Have you actually taken performance metrics using myisam and innodb tables? In my experience the differences in speed is not really that much when you consider all the ACID benefits you get from innodb. Just the table locking alone will affect speed such that innodb would be overall faster.
Also notice that myisam is much faster on inserts, not so much on selects. You are inserting only 5% of the time... do the math.
You can always do mysqldump using an innodb, so your backup rocess is the same.
I know some projects use a mirror DB for searching. It tends to be optimized for the searches and sometimes even run on a different machine, just to isolate the overhead.
The only drawback here is that keeping them in sync is a bit of a hassle. If stale data in your search table isn't too troubling, it might be the best bet. If performance is an issue that is.

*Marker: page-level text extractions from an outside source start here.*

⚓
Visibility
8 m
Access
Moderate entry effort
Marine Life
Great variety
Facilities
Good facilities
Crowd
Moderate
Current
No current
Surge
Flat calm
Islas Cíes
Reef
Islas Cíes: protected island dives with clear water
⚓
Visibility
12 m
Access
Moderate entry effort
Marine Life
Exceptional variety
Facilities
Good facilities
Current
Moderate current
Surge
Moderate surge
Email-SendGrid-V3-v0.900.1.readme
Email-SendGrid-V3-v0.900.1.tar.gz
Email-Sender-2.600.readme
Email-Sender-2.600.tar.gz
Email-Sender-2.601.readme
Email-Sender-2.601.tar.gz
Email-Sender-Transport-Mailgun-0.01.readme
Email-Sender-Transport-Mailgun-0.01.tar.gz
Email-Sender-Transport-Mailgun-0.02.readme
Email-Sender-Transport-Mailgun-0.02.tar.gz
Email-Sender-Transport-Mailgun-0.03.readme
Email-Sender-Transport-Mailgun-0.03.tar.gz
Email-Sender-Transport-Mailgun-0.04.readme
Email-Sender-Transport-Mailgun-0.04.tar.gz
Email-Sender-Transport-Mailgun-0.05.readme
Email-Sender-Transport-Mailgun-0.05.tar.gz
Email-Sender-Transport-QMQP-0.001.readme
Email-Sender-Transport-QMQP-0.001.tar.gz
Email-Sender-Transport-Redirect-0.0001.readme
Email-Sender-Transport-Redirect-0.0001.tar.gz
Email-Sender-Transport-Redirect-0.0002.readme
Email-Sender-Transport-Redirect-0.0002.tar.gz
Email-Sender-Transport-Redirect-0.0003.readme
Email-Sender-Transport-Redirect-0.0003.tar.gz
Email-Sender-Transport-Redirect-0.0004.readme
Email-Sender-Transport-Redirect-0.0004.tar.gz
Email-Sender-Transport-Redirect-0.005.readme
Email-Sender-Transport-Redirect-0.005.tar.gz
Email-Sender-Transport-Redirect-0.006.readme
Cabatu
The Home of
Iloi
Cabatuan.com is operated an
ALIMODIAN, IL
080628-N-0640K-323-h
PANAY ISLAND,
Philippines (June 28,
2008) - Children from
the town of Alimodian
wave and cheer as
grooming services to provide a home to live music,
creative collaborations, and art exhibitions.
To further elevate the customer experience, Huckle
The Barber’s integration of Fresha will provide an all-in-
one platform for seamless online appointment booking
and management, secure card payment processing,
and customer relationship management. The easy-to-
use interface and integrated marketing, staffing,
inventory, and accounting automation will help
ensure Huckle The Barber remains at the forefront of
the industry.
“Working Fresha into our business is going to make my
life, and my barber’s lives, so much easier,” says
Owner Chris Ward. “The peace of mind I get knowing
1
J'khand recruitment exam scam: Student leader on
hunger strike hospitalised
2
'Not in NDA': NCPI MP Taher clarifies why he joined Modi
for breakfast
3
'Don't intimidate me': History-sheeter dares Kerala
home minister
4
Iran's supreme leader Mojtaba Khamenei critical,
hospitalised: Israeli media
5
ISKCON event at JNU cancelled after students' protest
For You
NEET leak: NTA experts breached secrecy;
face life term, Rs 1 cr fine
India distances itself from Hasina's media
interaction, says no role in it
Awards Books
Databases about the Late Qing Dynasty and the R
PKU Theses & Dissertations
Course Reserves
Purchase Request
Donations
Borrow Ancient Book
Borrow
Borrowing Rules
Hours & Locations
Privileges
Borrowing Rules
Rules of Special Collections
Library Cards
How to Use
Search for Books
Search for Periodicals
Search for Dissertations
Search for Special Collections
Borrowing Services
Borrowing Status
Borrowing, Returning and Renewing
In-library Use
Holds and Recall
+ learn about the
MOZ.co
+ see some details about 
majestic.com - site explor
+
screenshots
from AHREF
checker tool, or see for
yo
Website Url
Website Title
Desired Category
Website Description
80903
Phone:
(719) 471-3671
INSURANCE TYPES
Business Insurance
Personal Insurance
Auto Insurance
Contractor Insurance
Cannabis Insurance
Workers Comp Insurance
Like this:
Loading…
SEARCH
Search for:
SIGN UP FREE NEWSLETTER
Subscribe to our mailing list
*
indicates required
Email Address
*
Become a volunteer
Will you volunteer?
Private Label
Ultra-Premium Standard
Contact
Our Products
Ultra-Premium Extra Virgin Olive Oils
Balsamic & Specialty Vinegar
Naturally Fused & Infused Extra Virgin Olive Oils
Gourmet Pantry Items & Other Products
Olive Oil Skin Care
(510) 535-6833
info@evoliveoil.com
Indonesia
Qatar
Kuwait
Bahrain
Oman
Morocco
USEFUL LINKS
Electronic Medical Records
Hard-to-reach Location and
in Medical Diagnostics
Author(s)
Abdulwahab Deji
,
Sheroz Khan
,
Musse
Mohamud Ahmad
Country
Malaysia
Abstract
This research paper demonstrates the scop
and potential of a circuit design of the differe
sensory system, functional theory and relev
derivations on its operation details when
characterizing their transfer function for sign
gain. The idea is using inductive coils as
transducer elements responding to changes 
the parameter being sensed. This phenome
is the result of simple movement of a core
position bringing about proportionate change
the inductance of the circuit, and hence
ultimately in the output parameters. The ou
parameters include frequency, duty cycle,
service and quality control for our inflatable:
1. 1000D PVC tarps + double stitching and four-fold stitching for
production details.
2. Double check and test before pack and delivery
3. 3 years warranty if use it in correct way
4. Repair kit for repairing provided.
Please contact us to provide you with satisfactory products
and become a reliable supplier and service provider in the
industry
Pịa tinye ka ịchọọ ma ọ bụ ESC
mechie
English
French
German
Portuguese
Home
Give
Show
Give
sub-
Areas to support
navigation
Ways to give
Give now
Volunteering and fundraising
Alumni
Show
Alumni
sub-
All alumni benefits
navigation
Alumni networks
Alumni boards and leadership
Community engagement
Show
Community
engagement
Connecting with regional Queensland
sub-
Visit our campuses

It isn't my favorite solution, but it is pretty simple in theory.
When it comes to backup InnoDB doesn't prevent you from using mysqldump.
Are you sure that you really need to maintain the mapping between database tables and files on disk? Manual operations on database files are rarely a good idea.
With InnoDB you don't have to use transactions, by default it works in "autocommit" mode (every query will be commited automatically).
"InnoDB is slower" is mostly myth these days, but of course it depends on your workload.
In other words I think you should definitely give InnoDB a try and benchmark the performance of your application. Migration is extremely simple, so I don't see a reason not to try. For me InnoDB is a default choice for a long time.